Ginkgo is solidly hardy to Zone 4, and established trees in sheltered urban sites succeed in Zone 3b. It is a common, trouble-free street tree in Toronto, Ottawa, Hamilton, London and Montreal, and it grows in the warmer Prairie cities — Calgary, Regina, Winnipeg — where a sheltered spot and good establishment watering carry it through. Its legendary toughness is not a myth: ginkgo shrugs off air pollution, road salt, compacted soil, summer heat and drought, and it has essentially no serious pests or diseases in North America. The realistic limits are the coldest Zone 2–3a areas of the Prairies and the North, and drying winter wind on young, unestablished trees.
Verdict compares your city's Natural Resources Canada hardiness zone to the tree's rating. Zones are regional averages — a sheltered microclimate can beat them. Find your exact zone →
Siting, Planting & Winter Care
- Sun & soil: full sun and almost any well-drained soil — ginkgo tolerates a wider range of urban conditions than nearly any other tree. It does not need rich ground.
- Give it room: a full-size cultivar becomes a 15–25 m tree. Site it accordingly and away from overhead wires; use 'Princeton Sentry' or a dwarf where space is tight.
- Establishment: water deeply and regularly for the first 2–3 seasons. Once established it is highly drought-tolerant.
- Winter, Zone 3–4: mulch the root zone and shelter young trees from drying west and north winter wind for the first few winters. Established ginkgos need no protection.
- Pruning: minimal — ginkgo has a naturally good form. Remove any competing leaders on young trees in late winter; otherwise leave it alone.
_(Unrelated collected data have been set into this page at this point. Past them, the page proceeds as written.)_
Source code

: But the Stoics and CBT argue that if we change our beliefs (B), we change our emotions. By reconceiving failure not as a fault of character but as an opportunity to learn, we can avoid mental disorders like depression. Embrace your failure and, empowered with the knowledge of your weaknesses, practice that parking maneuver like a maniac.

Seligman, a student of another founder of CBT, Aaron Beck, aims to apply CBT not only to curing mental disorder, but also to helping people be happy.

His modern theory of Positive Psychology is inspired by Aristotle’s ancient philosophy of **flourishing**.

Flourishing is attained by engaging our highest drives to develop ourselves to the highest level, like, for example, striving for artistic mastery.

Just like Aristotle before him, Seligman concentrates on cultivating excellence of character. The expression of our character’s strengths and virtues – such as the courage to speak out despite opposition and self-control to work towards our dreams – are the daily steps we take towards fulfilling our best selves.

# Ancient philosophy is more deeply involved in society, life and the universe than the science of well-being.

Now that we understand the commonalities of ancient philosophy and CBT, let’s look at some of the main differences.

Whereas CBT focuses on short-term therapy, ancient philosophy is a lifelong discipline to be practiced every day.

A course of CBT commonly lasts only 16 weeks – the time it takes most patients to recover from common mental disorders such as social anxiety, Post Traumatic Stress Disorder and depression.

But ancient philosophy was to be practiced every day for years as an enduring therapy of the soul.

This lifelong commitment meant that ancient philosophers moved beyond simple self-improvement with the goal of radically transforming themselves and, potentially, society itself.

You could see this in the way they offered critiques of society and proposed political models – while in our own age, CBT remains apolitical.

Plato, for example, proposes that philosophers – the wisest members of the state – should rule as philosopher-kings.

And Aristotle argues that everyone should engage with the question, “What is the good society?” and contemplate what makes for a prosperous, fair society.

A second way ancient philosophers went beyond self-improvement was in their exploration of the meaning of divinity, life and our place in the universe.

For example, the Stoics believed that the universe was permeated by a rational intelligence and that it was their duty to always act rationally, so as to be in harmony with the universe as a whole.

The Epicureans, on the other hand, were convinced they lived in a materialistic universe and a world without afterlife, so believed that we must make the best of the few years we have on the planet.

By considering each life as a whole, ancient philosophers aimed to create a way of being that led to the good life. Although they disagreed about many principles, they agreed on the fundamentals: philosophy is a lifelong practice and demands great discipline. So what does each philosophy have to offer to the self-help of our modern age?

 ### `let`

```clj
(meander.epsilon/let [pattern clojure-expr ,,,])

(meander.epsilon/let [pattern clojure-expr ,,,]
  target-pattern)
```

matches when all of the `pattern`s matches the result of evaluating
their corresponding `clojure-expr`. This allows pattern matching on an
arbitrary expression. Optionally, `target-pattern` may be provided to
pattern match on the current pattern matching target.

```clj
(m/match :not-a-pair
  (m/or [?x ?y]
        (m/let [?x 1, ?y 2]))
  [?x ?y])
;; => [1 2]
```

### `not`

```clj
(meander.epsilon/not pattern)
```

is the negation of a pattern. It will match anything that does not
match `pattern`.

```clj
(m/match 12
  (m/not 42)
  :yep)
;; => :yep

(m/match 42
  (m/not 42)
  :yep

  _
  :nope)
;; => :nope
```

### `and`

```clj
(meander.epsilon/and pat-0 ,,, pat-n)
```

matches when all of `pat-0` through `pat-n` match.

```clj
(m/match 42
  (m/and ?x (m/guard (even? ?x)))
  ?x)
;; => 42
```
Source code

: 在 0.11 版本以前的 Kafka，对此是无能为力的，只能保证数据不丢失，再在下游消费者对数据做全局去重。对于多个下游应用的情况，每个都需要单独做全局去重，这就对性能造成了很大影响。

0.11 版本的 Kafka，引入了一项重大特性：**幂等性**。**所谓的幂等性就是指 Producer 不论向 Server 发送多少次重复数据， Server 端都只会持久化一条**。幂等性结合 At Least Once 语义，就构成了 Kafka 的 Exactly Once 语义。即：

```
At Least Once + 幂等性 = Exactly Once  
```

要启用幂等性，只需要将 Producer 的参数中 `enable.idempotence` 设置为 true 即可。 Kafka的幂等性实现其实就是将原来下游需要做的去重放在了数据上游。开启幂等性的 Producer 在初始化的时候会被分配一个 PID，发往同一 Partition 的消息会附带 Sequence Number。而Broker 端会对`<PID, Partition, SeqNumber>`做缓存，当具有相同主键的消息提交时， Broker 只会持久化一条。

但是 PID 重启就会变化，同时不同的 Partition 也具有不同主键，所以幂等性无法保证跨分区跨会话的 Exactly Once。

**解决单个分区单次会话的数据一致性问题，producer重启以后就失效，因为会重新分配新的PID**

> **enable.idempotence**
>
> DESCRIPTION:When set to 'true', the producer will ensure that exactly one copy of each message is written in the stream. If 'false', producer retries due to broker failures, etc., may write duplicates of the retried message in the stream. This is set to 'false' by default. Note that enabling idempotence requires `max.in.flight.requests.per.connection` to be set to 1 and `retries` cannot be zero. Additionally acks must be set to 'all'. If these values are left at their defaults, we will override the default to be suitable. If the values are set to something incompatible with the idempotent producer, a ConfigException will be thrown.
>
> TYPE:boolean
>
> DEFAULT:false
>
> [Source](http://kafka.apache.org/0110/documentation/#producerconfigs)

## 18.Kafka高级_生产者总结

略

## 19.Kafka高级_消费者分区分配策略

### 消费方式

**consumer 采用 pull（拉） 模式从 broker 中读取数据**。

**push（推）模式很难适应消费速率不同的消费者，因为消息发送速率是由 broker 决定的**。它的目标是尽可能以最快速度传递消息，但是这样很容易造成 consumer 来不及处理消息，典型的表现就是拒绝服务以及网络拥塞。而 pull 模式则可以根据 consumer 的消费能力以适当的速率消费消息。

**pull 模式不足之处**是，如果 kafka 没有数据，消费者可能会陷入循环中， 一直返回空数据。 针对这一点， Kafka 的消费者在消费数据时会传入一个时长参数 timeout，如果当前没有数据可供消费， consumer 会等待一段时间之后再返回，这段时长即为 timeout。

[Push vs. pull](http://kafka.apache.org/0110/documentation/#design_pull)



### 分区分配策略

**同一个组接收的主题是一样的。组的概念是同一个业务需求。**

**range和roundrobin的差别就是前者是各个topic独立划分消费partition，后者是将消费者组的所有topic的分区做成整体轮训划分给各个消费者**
Where to Buy a Male Ginkgo in Canada
Look for a grafted, cultivar-named male tree at a specialist tree nursery, a strong independent garden centre, or a Canadian mail-order tree grower — and check that the label carries a name like 'Autumn Gold' or 'Princeton Sentry', which is your guarantee the tree is male. Skip unlabelled "ginkgo" seedlings unless you actively want to gamble on the sex and wait two decades to learn the answer. Because ginkgo starts slowly, buy the largest healthy tree your budget allows, and plant in spring so it has a full growing season to settle in before winter.
Frequently Asked Questions
Is ginkgo hardy in Canada, and what zone?
Yes — reliably to Zone 4, and into Zone 3b in sheltered city sites. It's a common street tree across southern Ontario and Quebec and grows in warmer Prairie cities with a sheltered spot. It's one of the world's toughest urban trees: pollution-, salt-, drought- and pest-resistant.
Should I plant a male or female ginkgo?
Male. Female trees drop a fleshy seed that smells of rancid butter as it rots. Seedlings can't be sexed for 20+ years, so plant a grafted, named male cultivar — the cultivar name is your guarantee of a fruit-free tree.
What are the best male ginkgo cultivars for Canada?
'Autumn Gold' for a broad full-size shade tree, 'Princeton Sentry' or 'Magyar' for narrow/upright forms in tight spaces, and 'Jade Butterfly', 'Mariken' or 'Troll' for small gardens and containers. All are male and Zone-4 proven.
How fast does a ginkgo grow and how big does it get?
Slow to moderate — about 20–40 cm a year once established — eventually 15–25 m for a full-size cultivar. In exchange it's one of Earth's longest-lived trees. Dwarf cultivars stay under 2–3 m for small spaces.
When does a ginkgo turn gold?
Mid-to-late October across most of southern Canada, earlier in Zone 3–4. After the first hard frost it famously drops nearly all its leaves within a day or two, laying down a solid gold carpet almost overnight.